JOB - Reproduce the material below only from the line with "For every layout" to the line with "Document page, 1500x1125 pixels.", both included, keeping each line exact and dropping the pictures.

INFORMATION GIVEN -
##########

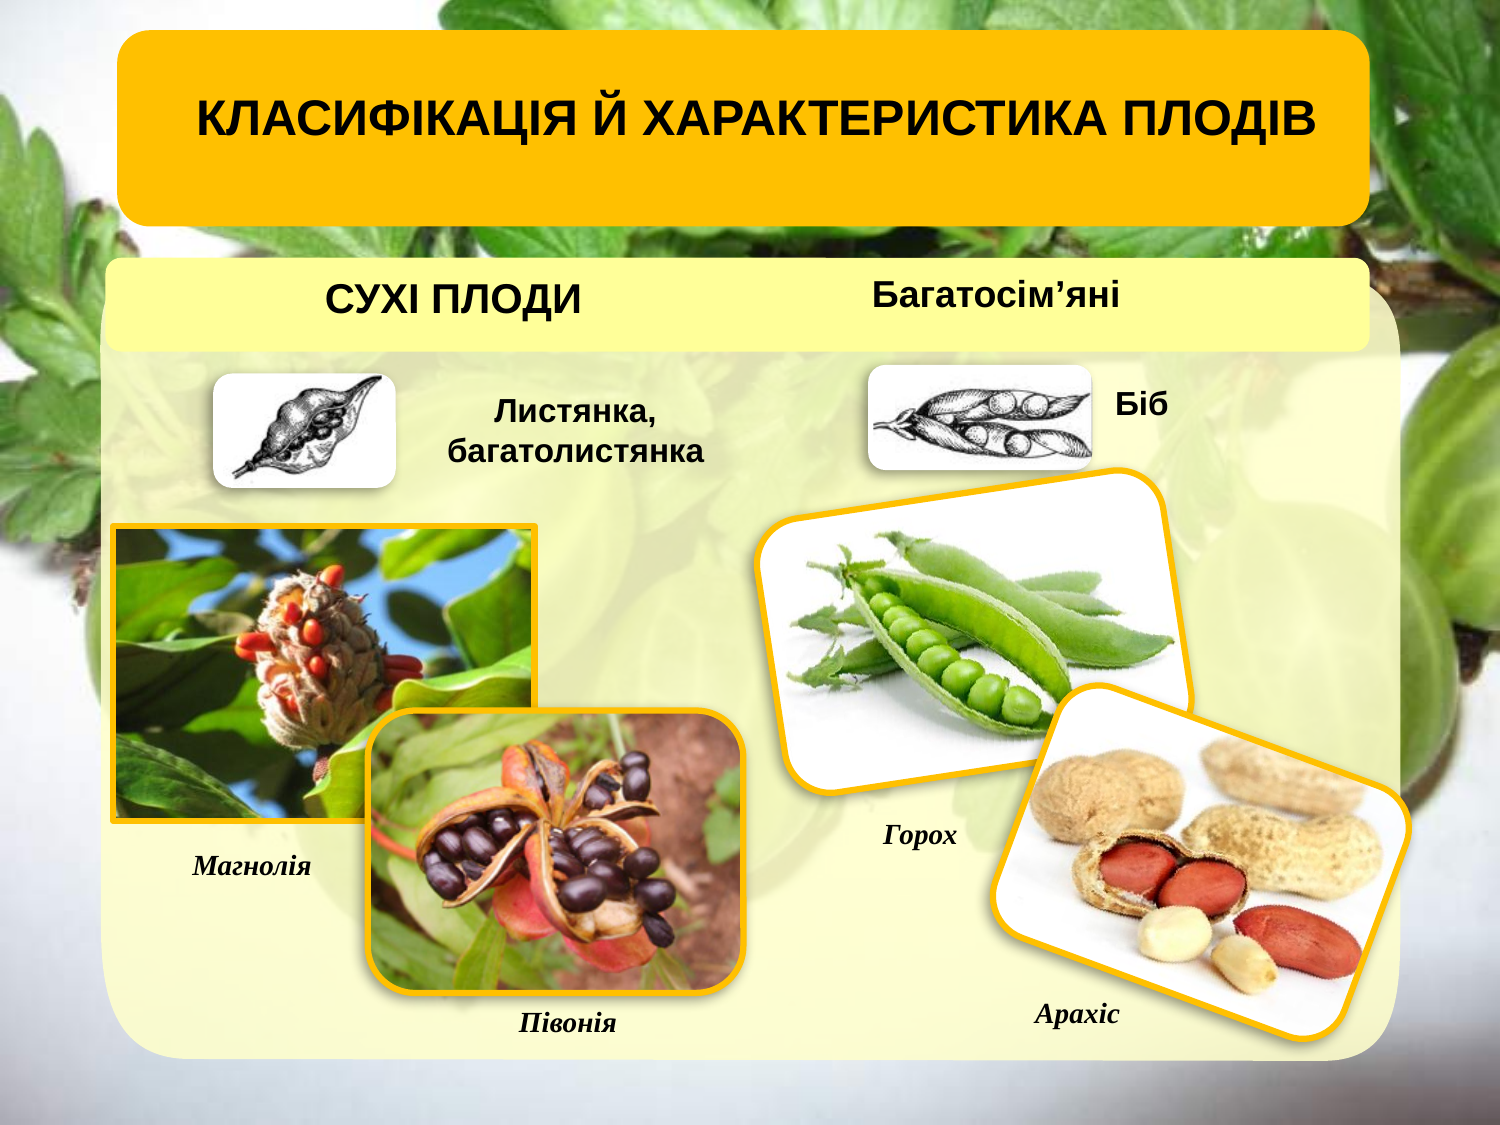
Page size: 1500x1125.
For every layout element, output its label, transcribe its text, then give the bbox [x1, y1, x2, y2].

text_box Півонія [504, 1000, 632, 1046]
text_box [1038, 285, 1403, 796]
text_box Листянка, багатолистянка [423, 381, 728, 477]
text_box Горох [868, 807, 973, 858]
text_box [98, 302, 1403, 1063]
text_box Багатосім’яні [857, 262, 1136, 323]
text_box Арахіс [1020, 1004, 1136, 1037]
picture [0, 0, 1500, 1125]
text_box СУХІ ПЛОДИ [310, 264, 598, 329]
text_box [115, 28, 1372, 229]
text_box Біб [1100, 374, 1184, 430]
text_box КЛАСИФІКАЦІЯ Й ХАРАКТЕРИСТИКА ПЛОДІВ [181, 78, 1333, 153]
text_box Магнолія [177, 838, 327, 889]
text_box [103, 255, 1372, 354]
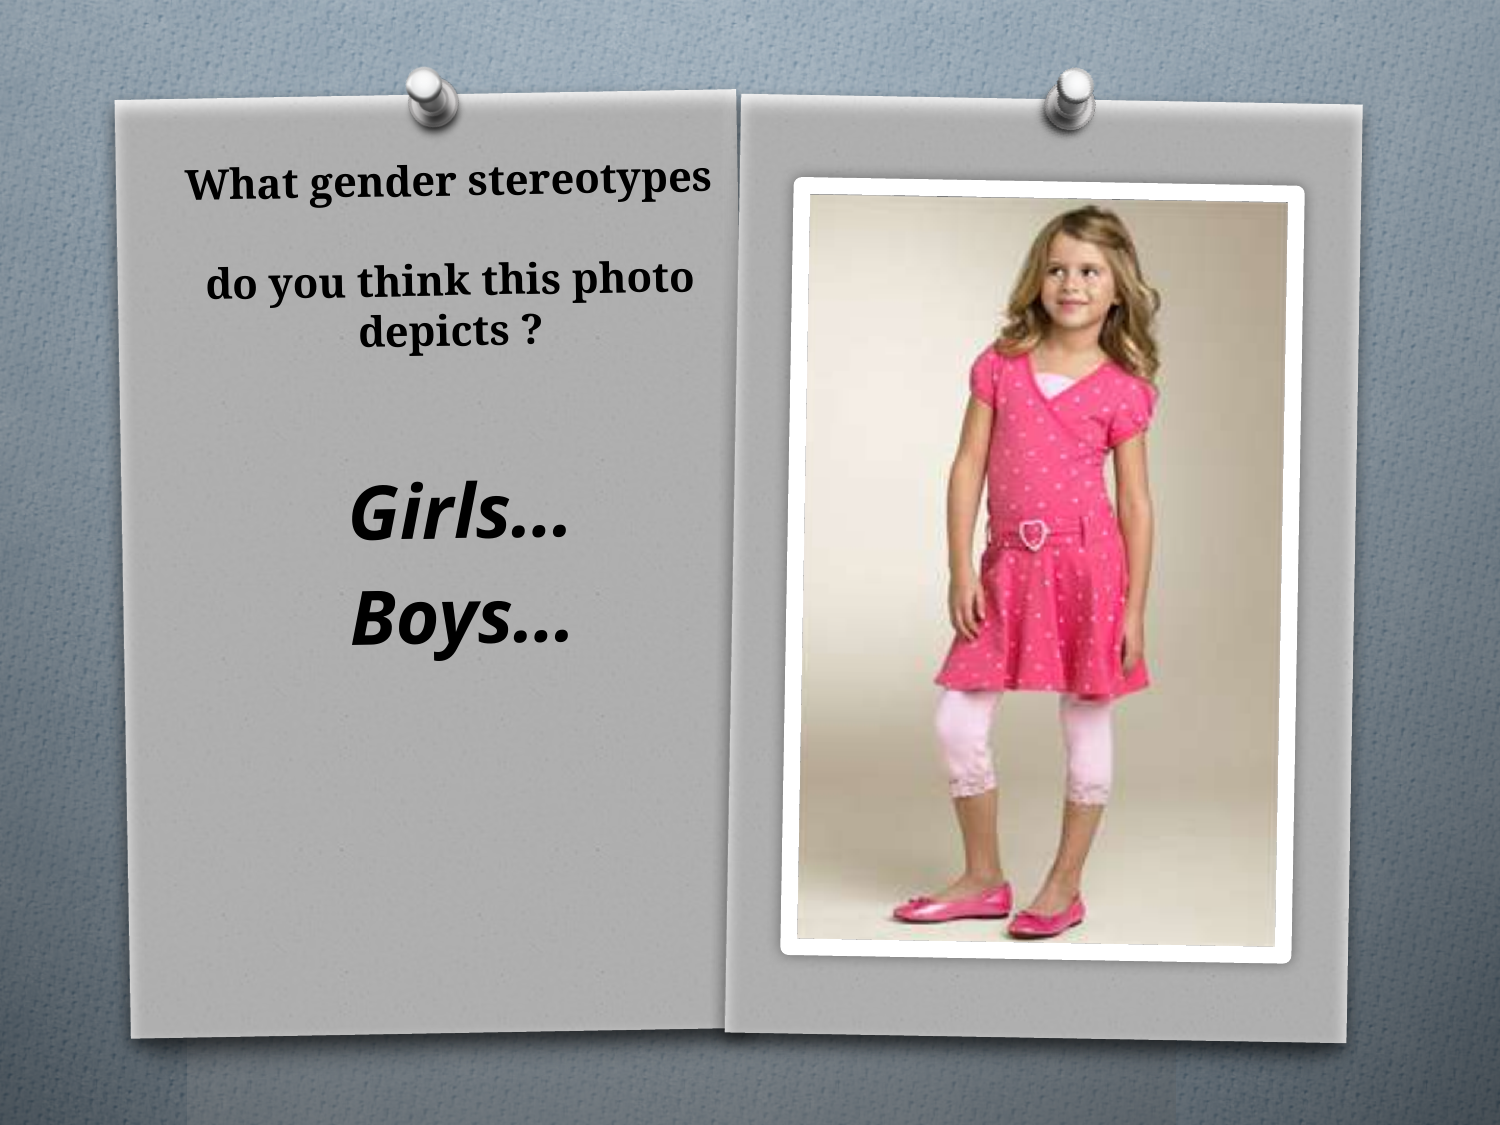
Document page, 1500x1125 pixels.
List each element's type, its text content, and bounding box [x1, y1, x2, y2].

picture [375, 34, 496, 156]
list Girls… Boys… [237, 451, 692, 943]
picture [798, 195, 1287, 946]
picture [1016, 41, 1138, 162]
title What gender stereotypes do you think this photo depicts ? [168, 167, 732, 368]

##########

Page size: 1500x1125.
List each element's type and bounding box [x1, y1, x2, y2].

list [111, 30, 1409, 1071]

##########

EXPECTED ANSWER -
For every layout element, output its label, transcribe its text, then give the bbox [x1, y1, x2, y2].

text_box Півонія [504, 1000, 632, 1046]
text_box [1038, 285, 1403, 796]
text_box Листянка, багатолистянка [423, 381, 728, 477]
text_box Горох [868, 807, 973, 858]
text_box [98, 302, 1403, 1063]
text_box Багатосім’яні [857, 262, 1136, 323]
text_box Арахіс [1020, 1004, 1136, 1037]
picture [0, 0, 1500, 1125]
text_box СУХІ ПЛОДИ [310, 264, 598, 329]
text_box [115, 28, 1372, 229]
text_box Біб [1100, 374, 1184, 430]
text_box КЛАСИФІКАЦІЯ Й ХАРАКТЕРИСТИКА ПЛОДІВ [181, 78, 1333, 153]
text_box Магнолія [177, 838, 327, 889]
text_box [103, 255, 1372, 354]
Document page, 1500x1125 pixels.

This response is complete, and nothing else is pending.